Guterres underlined firm support of the UN to the Organization for Security and Cooperation in Europe (OSCE) Minsk Group’s efforts in settling the conflict peacefully.

In 1993, during the height of a three-year full-scale war between the two neighbors, the UN Security Council adopted four resolutions regarding the conflict, condemning the occupation of Azerbaijan’s Nagorno-Karabakh region and seven surrounding districts by Armenia, as well as demand the withdrawal of all occupying Armenian forces. To this day, all four resolutions go unfulfilled. 

Over three years, the war claimed the lives of over 20,000 Azerbaijanis, while nearly one million Azerbaijanis were internally displaced and 4,000 went missing. The full-scale war came to a stop in 1994, thanks to a ceasefire, but Azerbaijan’s Nagorno-Karabakh region and seven surrounding districts are still occupied by Armenia, totaling about 20 percent of Azerbaijan’s internationally recognized territory.
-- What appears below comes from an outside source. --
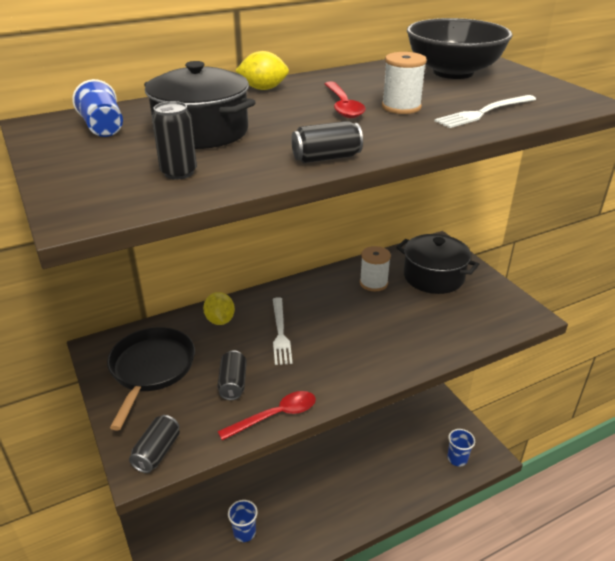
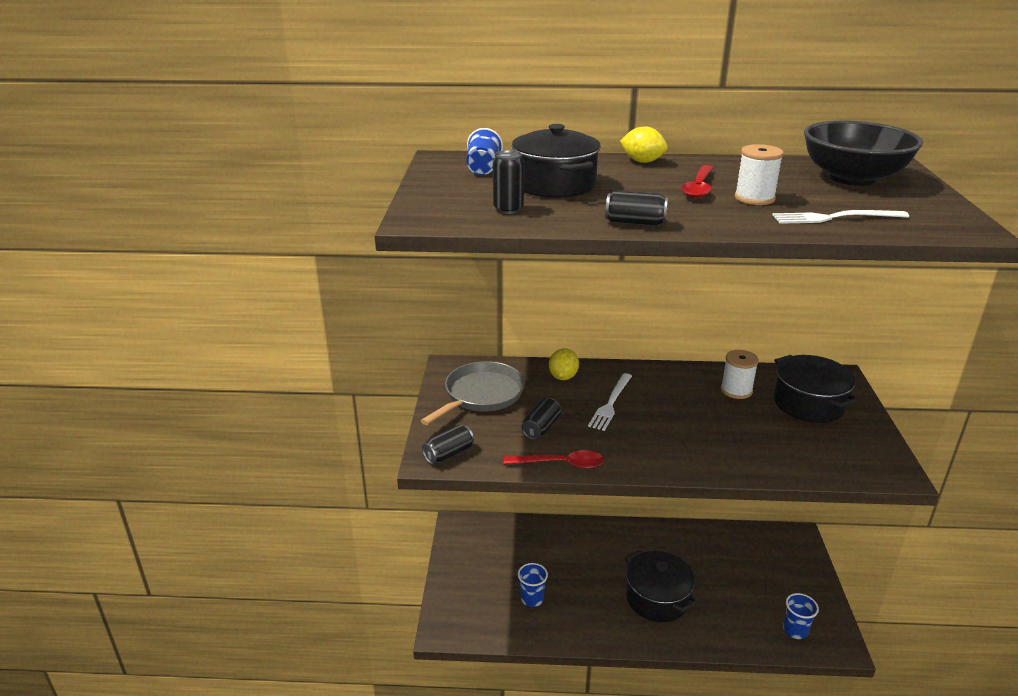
camera: 30 degrees right, 5 degrees down
black pan [107,327,195,431] -> grey pan [421,361,525,425]
none -> black pot [625,550,697,622]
Serzh Sargsyan, Armenia’s former president and prime minister, who was succeeded by Pashinyan, was a field commander in the fight for Nagorno-Karabakh region, and has time and again, since his rise to power in 2008, announced that it being turned back to Azerbaijan was unacceptable to his government. But with Sargsyan’s recent dethronement and Pashinyan’s rise, some remain hopeful that new life will be injected back into the long-standing issue and gain some traction.

But Pashinyan, a former journalist that had been jailed in 2009 after inciting a public unrest, appears to be loyal to the same hardline position on Nagorno-Karabakh conflict as that of his predecessor.

"I am ready to negotiate with the leadership of Azerbaijan about the settlement of the Karabakh conflict, but at the same time, I want to note that the talks cannot be effective unless one of the parties to the conflict participates,” Pashinyan said, according to RIA Novosti, referring to bogus regime in Nagorno-Karabakh region that is backed by Armenia.

Officials in Baku think Pashinyan to not be fully informed about the conflict and its detailed history of resolutions.

“Pashinyan may be lacking direct information and experience about the negotiation process,” said Hikmet Hajiyev, a spokesperson at the foreign ministry.

“We would like to remind him that the Minsk Group was established pursuant to 1992 decision of the OSCE at the Helsinki Ministerial Council. Armenia and Azerbaijan were identified as parties to the conflict, while Armenian and Azerbaijani communities of Azerbaijan’s Nagorno-Karabakh region were defined as interested parties in the conflict.”

“So, this is Armenia who committed an occupation and aggression against Azerbaijan. Armenia bears solely the responsibility for the results of this occupation and aggression. And the party to the conflict both real and based on international law is the Republic of Armenia.”

Hajiyev called on the Pashinyan-led government of Armenia not to reinvent the wheel, “and look for ungrounded novelties” during any future negotiation process. He reiterated Azerbaijan’s readiness for substantive and intensive talks to bring the conflict to an end and in line with mediation efforts provided by the OSCE Minks Group.

Ilgar Velizade, a political analyst in Baku, says Pashinyan is known for his hostile opinions about Azerbaijan and the Nagorno-Karabakh conflict.

“After the April events of 2016,” Velizade said, referring to a four-day war fought between Armenia and Azerbaijan and the largest escalation of the conflict since the 1994 ceasefire, “Pashinyan and his associates in a rather tough form called for revenge with Azerbaijan, and demanded that the Armenian army should take the offensive, seizing new Azerbaijani territories,” Velizade wrote on his Facebook page.

“Perhaps, with the coming to power, they will get better, they will have more state thinking because they will have to reckon with the realities of the international situation. But, for now, their maximalism is a destructive factor that can affect the negotiation process only negatively.”